| Exercise brief |
Copy word for word everything from the start of the records down to the line containing "ving; the highs", including that line.

Start of Extracted material

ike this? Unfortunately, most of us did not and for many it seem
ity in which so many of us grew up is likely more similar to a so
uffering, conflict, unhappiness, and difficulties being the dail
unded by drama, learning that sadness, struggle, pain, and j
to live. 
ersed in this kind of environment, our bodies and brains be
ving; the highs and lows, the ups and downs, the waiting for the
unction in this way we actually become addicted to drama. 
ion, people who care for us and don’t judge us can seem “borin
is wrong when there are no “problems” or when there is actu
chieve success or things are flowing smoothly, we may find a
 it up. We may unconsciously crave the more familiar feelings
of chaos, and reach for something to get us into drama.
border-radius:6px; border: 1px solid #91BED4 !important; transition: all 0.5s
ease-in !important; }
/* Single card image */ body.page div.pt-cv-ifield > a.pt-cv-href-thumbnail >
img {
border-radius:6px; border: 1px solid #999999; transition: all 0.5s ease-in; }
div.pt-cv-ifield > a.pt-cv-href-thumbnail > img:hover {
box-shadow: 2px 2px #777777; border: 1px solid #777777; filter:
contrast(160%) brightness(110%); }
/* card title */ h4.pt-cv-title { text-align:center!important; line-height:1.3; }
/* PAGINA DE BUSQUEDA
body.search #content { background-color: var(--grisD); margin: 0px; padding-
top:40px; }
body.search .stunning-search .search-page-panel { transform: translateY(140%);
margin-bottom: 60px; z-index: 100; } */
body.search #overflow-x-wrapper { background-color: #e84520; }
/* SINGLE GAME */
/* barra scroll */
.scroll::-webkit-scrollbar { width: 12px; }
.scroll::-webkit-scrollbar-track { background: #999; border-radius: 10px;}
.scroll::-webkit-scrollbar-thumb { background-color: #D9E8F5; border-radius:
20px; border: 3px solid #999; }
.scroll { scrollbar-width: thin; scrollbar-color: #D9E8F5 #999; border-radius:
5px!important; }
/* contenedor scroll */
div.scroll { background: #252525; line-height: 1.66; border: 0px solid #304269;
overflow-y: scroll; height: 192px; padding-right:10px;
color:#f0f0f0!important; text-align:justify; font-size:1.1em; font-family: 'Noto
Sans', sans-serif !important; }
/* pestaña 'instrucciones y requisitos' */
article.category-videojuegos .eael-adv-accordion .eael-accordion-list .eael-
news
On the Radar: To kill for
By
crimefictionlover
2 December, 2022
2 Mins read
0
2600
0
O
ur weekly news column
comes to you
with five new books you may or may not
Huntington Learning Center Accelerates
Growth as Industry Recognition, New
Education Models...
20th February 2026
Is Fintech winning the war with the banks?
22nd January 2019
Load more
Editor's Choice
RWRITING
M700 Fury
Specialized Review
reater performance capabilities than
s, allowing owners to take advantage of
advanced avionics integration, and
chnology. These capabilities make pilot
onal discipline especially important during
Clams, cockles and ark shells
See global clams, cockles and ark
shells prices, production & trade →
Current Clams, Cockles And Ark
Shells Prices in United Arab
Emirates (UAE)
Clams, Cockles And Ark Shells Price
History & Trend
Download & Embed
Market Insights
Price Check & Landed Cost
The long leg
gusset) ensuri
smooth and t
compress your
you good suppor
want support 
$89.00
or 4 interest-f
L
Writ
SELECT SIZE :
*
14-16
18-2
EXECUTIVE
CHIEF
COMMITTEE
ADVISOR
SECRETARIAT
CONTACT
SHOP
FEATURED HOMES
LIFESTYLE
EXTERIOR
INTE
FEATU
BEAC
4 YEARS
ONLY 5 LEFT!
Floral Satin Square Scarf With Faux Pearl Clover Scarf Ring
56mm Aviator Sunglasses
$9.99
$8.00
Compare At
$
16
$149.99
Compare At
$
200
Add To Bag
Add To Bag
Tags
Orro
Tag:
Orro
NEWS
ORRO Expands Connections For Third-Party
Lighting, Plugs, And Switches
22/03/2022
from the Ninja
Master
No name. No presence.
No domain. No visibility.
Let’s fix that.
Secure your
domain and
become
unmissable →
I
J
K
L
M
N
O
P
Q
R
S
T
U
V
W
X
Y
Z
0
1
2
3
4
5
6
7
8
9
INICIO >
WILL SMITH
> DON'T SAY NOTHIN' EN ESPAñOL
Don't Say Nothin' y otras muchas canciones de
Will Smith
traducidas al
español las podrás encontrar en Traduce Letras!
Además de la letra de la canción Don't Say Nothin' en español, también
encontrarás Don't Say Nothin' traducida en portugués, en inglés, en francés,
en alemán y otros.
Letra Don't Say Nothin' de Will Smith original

End of Extracted material

| Answer for this exercise |
ike this? Unfortunately, most of us did not and for many it seem
ity in which so many of us grew up is likely more similar to a so
uffering, conflict, unhappiness, and difficulties being the dail
unded by drama, learning that sadness, struggle, pain, and j
to live. 
ersed in this kind of environment, our bodies and brains be
ving; the highs and lows, the ups and downs, the waiting for the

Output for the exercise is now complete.